En defensa de los pueblos ancestrales
El Frente General Víctor Proaño por la defensa de Morona Santiago expresa sus condolencias a las familias de los ciudadanos huaoranis, que fallecieron defendiendo la selva amazónica, es decir su hogar, que de alguna manera es el hogar de todo el planeta, por el solo hecho de producir el oxígeno que se necesita para que exista vida. Extiéndase esta condolencia, a todas las nacionalidades indígenas de la amazonia ecuatoriana, representadas por la CONAIE a nivel nacional y por la COICA a nivel amazónico.
  Esta es otra lamentable razón para exigir, de las autoridades de Gobierno y de Policía Nacional, el esclarecimiento de los hechos en aras de la justicia y la paz social. Este es un llamado de atención, no es tan solo una “simple información o una información a ser ratificada como fue calificada por el Sr. Gustavo Larrea, ministro de seguridad Interna y Externa”. Se trata del fallecimiento de gente, que en ejercicio de sus derechos de ciudadanía exige y defiende su territorio de entidades de lucro, que generalmente se escudan en ciudadanos cuya angustiante situación económica hace que exploten y vendan la madera a bajo precio a intermediarios y, éstos, a la vez, comercialicen el producto con empresas madereras. Empero, cabe explicar que los dos últimos eslabones de la cadena de comercialización mencionada, son los que realmente lucran con la actividad, lo cual es ya una tamaña injusticia. A esto se suma la impunidad de aquellas compañías madereras, que indirectamente incentivan la tala de árboles, muchos de especies cuya explotación no está autorizada, bajo el argumento de que “la empresa no cortó el árbol”. Qué decir de la evasión tributaria que se produce y la fuga de madera hacia Colombia.

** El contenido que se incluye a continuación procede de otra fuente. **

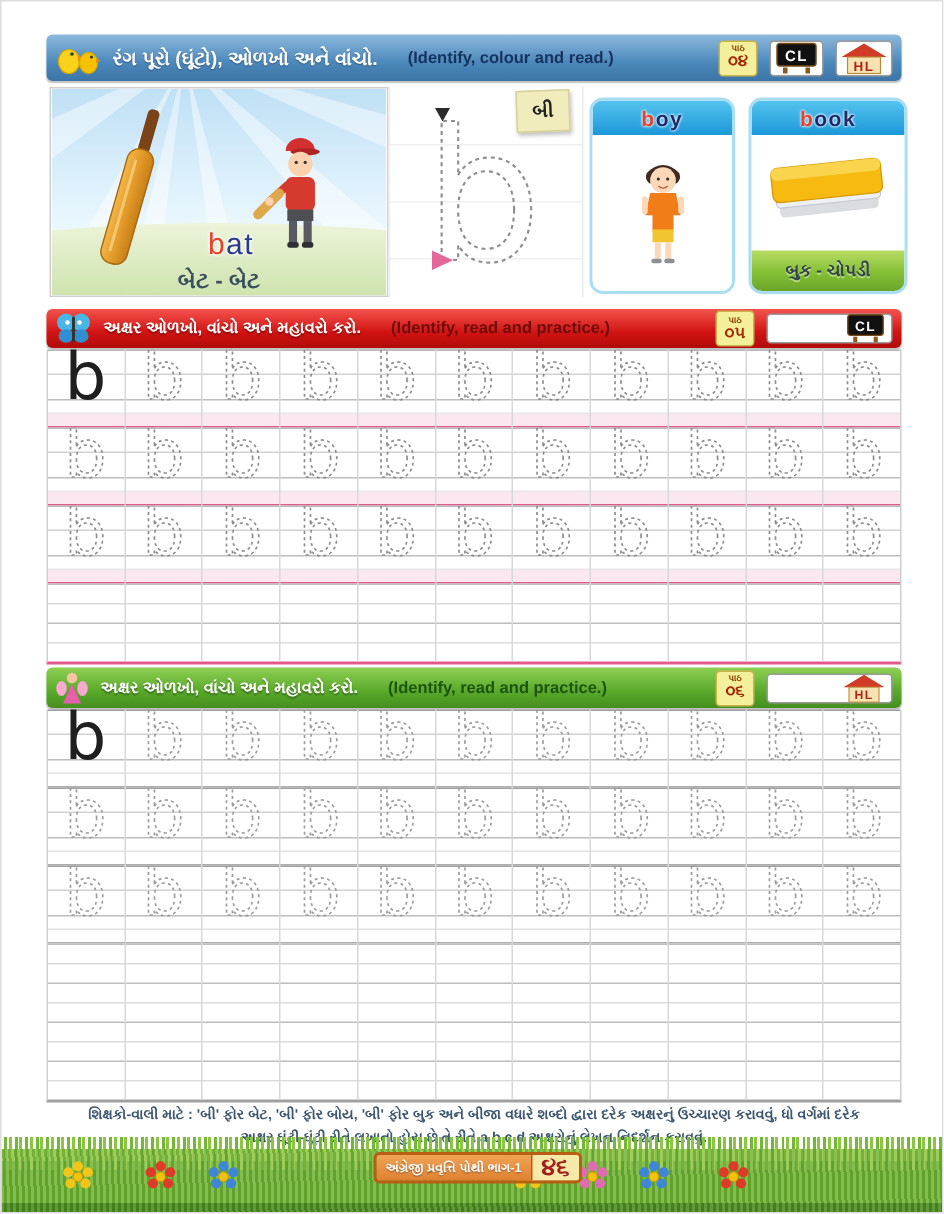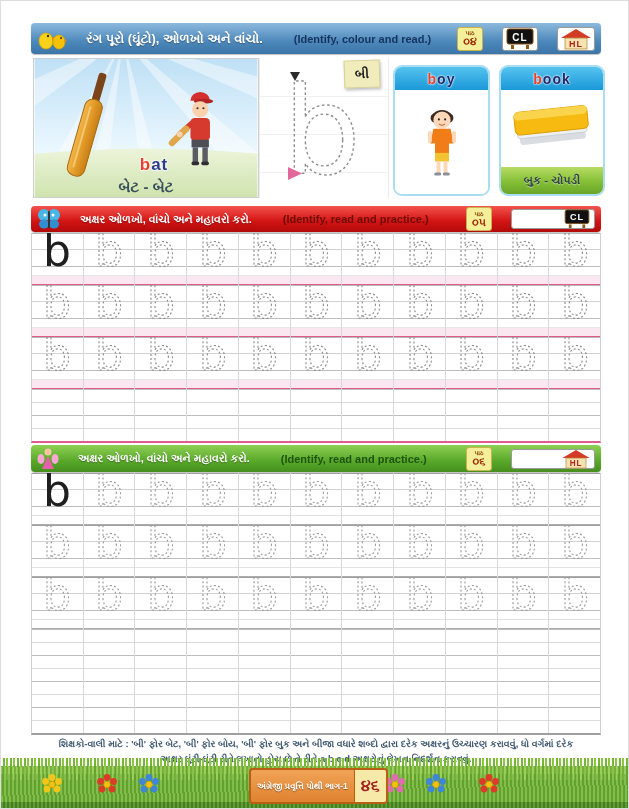"રંગ પૂરો (ઘૂંટો), ઓળખો અને" .bar { gap: 19px -> 8px }
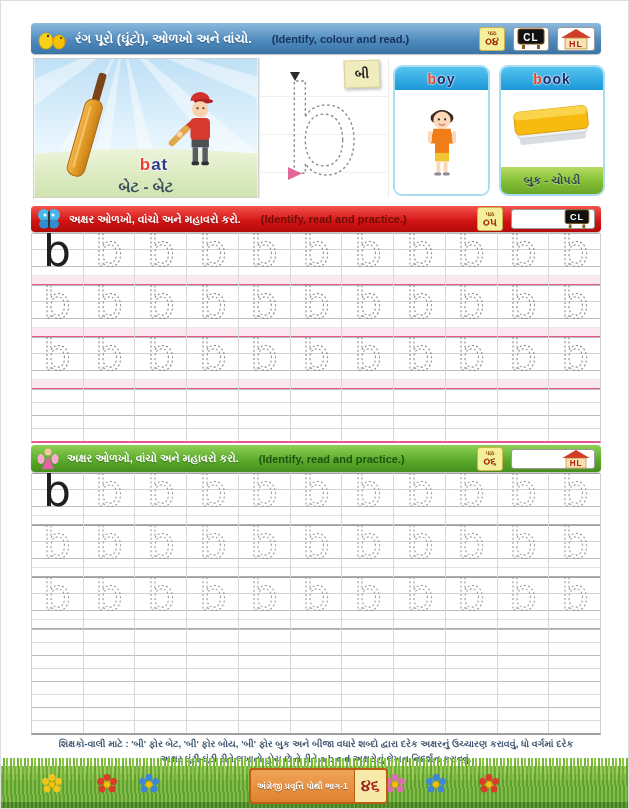"bat" .bat-word { font-size: 17px -> 20px; font-weight: bold -> normal }
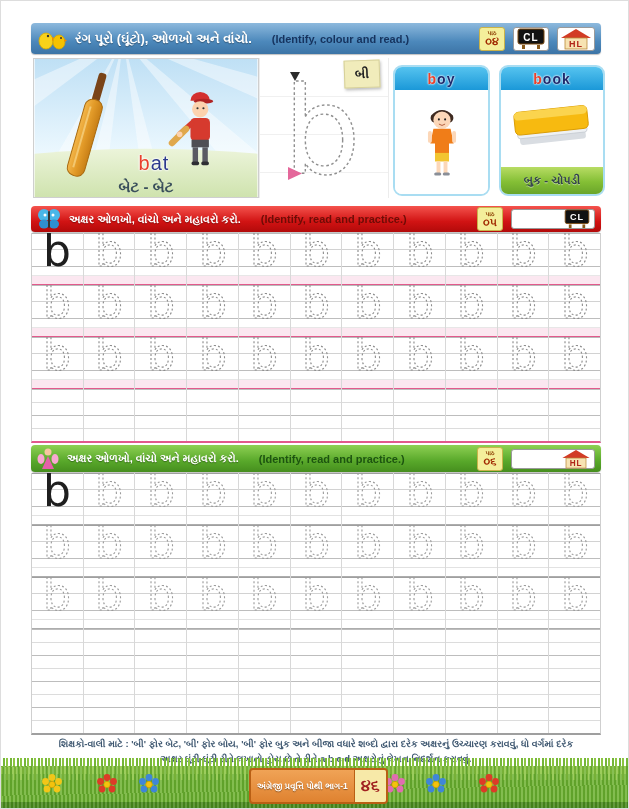"અંગ્રેજી પ્રવૃત્તિ પોથી ભાગ-1" .grass-banner { height: 36px -> 21px }
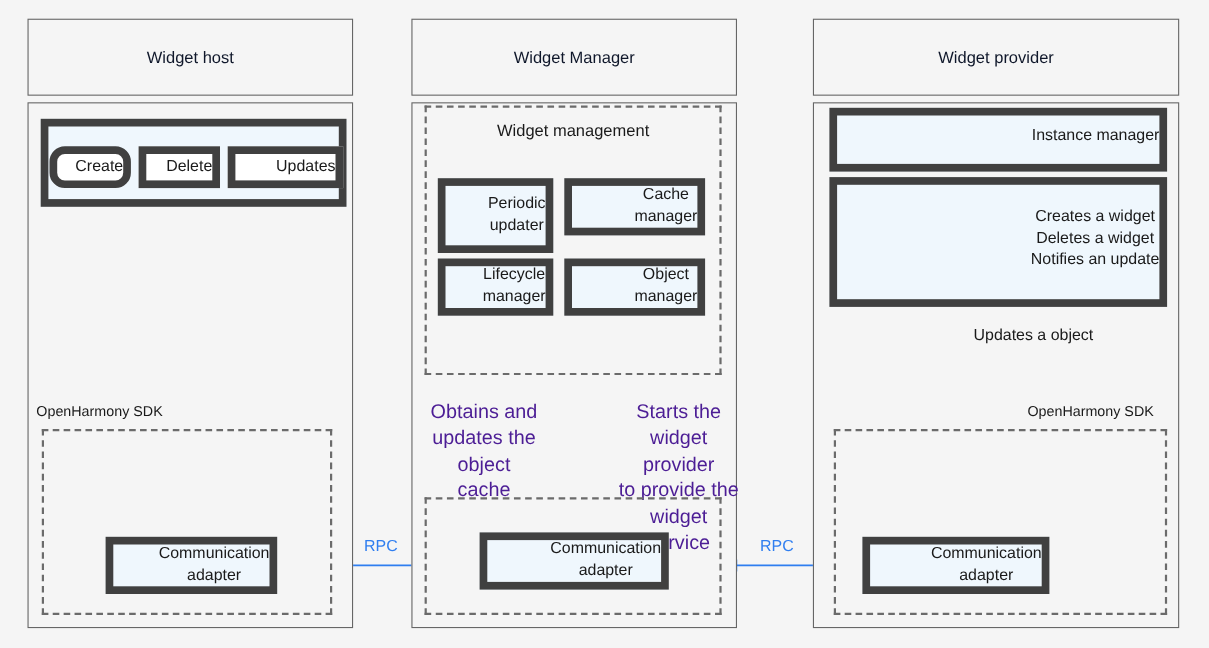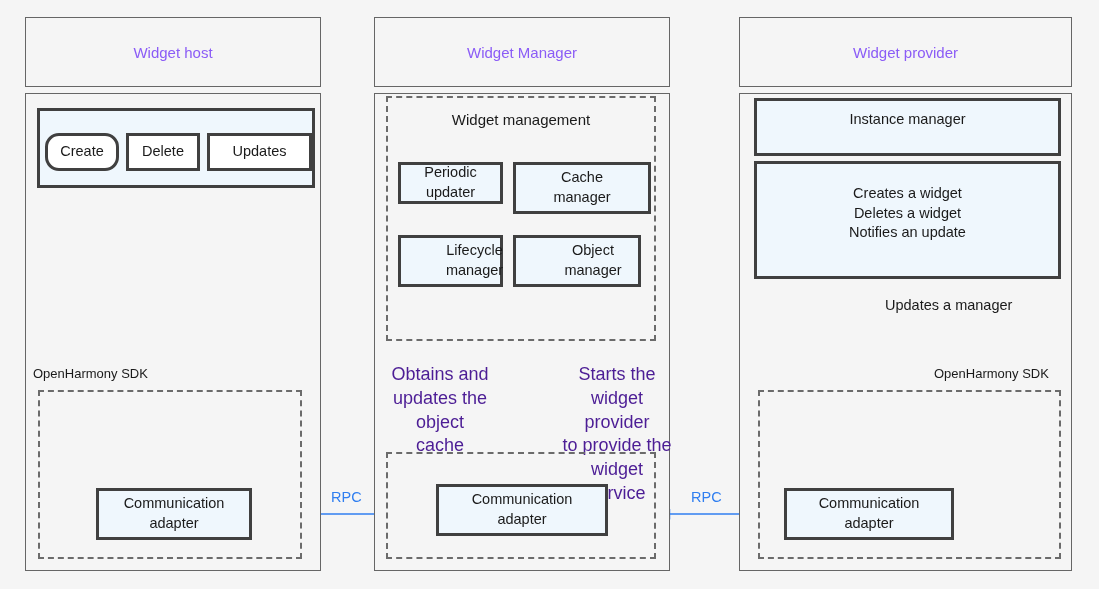"Widget host" .panel-header { color: #8b5cf6 -> #0f172a }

En el 2007, bajar de 22 a 9, el número de especies protegidas de árboles, ya fue un golpe duro para la preservación y conservación de la selva amazónica. Ahora resultaría que otra mano asesta otro golpe, pero esta vez mortal, en contra de quienes secularmente son los legítimos propietarios y guardianes de los recursos naturales, gracias a los cuales nuestros hijos tendrán futuro. No conformes con el lucro, ahora se comportan como verdaderos mercenarios. Eso no se puede permitir. Hoy serían 5. ¿Mañana, toda una población contaminada con plomo o mercurio? ¿Qué hemos aprendido más de 500 años después de los genocidios de la conquista? Señores 5 héroes modernos han caído,  5 ciudadanos que dieron la cara, para que su mundo y el nuestro siga vivo. Se reivindica a Alfaro, justo y necesario. Veamos si lo mismo se hace con estos 5 compatriotas. Hay en el gobierno un verdadero talento especializado en Derechos Humanos, con la enorme responsabilidad de velar por la seguridad de los ecuatorianos.
  Por otra parte, la muerte de ciudadanos huaoranis es la desafortunada evidencia de que el país requiere primero un marco jurídico e institucional, llámese y entiéndase CONSTITUCIÓN, sobre la base de la cual se estructuren las leyes, especialmente, de aquellas que apoyarán la legislación de derechos humanos, la  propiedad de los territorios de las nacionalidades indígenas, la explotación de recursos forestales, mineros, petroleros y, en general, de todos los recursos naturales.
Sería irracional, fuera de toda lógica, contradictorio y por demás “curioso”, que hechos repudiables como el acaecido con los ciudadanos huaoranis, sean contemplados en una nueva Ley de Minería o en una Ley Forestal. No obstante, racional, lógico también desde el punto de vista jurídico, coherente y sensato sería contar primero con una CONSTITUCIÓN que vele por los derechos humanos, determine indicadores biofísicos para la explotación sostenible y sustentable de los recursos naturales y defina el régimen de propiedad sobre el territorio y uso del subsuelo por parte de los pueblos ancestrales, entre otros aspectos.
Los vacíos e incoherencias legales eventualmente también son fuentes de enfrentamientos. En el presente mueren ciudadanos huaoranis supuestamente en manos de madereros, mañana a lo mejor ciudadanos shuar en conflictos mineros en Morona y Zamora.
Lamentamos profundamente el fallecimiento de estos ciudadanos, defensores reales de la vida, de un patrimonio natural de la humanidad y de la cultura del jaguar, cuyo rugido se debe respetar. La vida es invalorable.